Ihr Arm zitterte, als sie versuchte, sich wegzuziehen, ihre Bewegungen waren langsam und vorsichtig, als hätte sie Angst, die zerbrechliche Stille zu zerstören. Die Decke rutschte ihr aus den Händen, die kühle Luft streifte ihre nackte Haut, eine harte, unwillkommene Berührung, die ihr einen Schauer über den Rücken jagte. Sie zog an dem Stoff, ein vergeblicher Versuch, sich vor der Realität zu schützen, die um sie herum zusammenbrach.

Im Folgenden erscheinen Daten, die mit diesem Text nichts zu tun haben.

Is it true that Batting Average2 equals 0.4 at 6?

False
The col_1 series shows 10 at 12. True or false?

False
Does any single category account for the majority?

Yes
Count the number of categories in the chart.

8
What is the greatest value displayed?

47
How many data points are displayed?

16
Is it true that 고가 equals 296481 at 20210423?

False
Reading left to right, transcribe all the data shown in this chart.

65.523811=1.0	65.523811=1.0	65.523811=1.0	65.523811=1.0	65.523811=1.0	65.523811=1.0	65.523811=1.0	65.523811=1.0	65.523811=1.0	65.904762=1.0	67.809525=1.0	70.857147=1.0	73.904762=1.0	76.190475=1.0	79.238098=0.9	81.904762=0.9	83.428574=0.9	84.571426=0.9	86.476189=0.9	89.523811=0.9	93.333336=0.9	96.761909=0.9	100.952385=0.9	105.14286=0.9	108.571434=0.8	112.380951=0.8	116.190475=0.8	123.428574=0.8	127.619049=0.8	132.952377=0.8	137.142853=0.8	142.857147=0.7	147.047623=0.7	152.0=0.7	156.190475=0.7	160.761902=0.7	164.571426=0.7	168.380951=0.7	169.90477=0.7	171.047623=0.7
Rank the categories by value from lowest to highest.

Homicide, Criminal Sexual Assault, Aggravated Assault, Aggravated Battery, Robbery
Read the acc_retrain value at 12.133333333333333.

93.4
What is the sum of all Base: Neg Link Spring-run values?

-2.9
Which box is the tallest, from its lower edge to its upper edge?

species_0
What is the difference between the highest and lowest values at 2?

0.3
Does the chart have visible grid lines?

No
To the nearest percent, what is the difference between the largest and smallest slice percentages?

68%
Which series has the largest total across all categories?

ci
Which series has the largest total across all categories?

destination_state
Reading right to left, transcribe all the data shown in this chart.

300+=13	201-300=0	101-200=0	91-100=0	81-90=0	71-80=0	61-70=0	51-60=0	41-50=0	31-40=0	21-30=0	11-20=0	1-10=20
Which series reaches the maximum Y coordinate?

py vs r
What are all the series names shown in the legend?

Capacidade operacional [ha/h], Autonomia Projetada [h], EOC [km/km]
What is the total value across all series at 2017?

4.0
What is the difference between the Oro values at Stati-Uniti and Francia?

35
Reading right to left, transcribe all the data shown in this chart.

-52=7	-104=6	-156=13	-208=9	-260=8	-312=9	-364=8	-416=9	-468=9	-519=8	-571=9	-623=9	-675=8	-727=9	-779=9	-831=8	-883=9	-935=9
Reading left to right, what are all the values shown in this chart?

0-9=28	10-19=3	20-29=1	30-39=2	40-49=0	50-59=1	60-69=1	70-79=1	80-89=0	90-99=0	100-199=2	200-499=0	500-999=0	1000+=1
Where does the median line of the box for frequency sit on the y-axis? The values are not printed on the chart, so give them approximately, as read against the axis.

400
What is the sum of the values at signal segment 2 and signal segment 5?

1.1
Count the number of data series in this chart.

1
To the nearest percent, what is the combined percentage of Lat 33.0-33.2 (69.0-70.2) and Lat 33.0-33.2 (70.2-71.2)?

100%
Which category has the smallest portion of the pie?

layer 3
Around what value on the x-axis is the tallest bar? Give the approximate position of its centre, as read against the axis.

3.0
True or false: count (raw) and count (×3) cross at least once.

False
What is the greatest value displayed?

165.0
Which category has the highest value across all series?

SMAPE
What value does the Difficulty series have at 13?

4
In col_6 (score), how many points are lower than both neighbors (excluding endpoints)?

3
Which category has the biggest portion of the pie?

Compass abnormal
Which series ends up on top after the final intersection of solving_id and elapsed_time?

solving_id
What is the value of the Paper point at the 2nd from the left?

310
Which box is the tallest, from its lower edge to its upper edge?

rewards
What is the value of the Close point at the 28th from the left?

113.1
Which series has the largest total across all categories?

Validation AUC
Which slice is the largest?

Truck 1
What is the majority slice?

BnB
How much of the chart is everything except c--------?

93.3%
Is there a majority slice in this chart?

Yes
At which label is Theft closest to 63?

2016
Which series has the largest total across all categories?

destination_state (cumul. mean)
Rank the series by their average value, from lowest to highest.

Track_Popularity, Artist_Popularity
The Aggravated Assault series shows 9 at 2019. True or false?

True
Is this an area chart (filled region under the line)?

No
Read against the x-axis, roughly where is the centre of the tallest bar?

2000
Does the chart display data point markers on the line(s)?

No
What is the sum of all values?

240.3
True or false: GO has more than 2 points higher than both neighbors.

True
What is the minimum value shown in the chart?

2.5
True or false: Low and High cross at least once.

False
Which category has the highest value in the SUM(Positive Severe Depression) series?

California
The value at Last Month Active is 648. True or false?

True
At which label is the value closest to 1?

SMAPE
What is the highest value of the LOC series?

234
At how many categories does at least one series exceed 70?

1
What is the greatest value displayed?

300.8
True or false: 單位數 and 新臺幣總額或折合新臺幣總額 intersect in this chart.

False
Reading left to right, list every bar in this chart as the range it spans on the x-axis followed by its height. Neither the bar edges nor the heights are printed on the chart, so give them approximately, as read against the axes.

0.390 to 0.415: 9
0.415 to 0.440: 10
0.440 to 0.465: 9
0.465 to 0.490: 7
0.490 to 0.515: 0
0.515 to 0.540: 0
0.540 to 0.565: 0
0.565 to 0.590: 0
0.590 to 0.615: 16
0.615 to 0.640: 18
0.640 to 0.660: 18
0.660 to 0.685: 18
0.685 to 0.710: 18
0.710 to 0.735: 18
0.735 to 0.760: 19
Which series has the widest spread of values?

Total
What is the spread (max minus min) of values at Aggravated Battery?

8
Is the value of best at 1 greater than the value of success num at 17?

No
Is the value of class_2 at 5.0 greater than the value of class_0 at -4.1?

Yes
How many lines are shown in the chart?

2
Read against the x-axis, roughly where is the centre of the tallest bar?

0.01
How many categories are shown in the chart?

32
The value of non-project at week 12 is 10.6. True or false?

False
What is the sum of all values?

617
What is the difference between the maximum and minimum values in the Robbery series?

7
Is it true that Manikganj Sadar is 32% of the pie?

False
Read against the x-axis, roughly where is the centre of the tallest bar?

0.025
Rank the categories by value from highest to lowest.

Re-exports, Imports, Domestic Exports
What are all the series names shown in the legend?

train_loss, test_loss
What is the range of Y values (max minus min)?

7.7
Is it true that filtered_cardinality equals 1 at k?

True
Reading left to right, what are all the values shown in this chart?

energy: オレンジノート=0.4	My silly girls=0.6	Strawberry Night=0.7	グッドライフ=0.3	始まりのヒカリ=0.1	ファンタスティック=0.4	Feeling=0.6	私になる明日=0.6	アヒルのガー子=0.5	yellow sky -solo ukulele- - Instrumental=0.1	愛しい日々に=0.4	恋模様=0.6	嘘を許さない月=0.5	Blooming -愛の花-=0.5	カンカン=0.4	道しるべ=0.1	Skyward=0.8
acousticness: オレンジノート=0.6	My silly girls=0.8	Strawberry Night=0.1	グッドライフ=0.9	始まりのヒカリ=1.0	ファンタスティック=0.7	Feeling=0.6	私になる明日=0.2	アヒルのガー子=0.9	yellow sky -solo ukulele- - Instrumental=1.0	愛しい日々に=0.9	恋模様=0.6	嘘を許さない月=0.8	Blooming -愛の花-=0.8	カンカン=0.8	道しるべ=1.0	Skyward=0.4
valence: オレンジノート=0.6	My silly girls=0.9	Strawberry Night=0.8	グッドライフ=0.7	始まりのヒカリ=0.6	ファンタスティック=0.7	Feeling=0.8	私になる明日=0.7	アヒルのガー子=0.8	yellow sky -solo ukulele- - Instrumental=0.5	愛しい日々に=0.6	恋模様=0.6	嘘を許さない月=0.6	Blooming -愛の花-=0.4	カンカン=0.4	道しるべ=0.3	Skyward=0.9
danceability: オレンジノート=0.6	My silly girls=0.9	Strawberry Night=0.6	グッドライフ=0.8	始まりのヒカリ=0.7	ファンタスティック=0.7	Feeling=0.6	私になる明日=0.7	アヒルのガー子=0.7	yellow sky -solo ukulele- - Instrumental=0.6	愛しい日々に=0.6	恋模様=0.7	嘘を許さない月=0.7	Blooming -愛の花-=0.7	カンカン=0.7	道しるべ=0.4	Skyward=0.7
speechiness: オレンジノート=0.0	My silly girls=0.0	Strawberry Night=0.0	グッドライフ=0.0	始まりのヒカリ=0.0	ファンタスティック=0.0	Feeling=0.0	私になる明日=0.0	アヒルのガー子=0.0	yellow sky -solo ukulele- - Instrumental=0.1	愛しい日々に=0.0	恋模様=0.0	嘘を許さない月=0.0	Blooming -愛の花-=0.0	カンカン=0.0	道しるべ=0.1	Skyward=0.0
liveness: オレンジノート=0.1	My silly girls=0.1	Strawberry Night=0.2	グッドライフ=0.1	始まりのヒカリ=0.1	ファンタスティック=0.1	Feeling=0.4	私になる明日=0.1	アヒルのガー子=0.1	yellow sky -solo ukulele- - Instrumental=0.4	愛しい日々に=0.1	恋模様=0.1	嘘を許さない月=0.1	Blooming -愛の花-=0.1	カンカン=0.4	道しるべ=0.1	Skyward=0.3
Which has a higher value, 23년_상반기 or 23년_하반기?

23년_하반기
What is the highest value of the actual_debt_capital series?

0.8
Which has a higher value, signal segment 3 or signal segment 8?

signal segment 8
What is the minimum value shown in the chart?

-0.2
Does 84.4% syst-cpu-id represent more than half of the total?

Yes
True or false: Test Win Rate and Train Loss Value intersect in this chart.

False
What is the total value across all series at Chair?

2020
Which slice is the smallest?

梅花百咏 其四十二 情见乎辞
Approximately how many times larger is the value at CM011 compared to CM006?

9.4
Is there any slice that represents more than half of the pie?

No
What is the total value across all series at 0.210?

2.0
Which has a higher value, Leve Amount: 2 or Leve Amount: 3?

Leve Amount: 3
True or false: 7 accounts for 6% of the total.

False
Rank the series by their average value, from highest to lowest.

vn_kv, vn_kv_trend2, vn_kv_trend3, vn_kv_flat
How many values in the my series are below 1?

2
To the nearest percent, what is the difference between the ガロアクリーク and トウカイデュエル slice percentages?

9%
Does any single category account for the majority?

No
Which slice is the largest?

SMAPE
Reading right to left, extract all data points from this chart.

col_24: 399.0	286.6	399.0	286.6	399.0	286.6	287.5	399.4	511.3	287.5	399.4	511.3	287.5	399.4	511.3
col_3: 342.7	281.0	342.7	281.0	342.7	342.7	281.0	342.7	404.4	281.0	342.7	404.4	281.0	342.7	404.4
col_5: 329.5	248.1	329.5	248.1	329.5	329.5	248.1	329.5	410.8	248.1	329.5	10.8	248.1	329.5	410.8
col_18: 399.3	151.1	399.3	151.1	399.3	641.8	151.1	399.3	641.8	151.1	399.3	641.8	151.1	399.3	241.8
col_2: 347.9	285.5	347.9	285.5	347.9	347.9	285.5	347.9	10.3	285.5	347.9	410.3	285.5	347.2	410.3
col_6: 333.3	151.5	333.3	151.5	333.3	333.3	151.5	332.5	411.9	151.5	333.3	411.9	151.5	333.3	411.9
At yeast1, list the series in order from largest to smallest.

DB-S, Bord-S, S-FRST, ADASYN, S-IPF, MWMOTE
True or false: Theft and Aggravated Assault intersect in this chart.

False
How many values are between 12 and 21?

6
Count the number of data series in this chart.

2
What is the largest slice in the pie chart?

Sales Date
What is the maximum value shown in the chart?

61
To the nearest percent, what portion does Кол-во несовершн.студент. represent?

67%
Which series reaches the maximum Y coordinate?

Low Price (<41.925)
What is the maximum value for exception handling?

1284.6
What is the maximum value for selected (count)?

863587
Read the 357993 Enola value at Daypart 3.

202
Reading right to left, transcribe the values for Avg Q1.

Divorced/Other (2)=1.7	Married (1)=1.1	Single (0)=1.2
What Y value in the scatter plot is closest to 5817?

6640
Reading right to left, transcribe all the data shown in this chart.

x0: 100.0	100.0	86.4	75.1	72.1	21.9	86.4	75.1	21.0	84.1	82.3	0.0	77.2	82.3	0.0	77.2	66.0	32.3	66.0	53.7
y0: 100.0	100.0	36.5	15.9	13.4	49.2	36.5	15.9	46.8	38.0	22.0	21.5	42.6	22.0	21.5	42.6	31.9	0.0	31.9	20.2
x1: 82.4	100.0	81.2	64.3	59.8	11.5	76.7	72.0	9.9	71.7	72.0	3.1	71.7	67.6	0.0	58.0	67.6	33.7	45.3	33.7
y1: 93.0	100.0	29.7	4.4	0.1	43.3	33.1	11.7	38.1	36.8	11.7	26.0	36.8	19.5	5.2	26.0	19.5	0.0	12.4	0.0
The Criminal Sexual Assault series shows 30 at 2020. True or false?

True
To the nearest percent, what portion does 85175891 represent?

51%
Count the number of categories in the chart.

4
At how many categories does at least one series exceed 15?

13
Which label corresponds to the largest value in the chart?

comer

Aber als sie die Decke zu sich zog, rutschte sie von Ashs Körper und enthüllte seine ganze Nacktheit. Ihre Augen weiteten sich, ihr Blick fiel auf das dicke, kräftige Glied, das ungeniert vor ihr lag. Das Bild brannte sich in ihre Netzhaut, ein brennendes, unauslöschliches Zeichen, das eine Welle der Hitze und des Entsetzens durch sie hindurchfegte.
Was für ein teuflischer Traum war das?!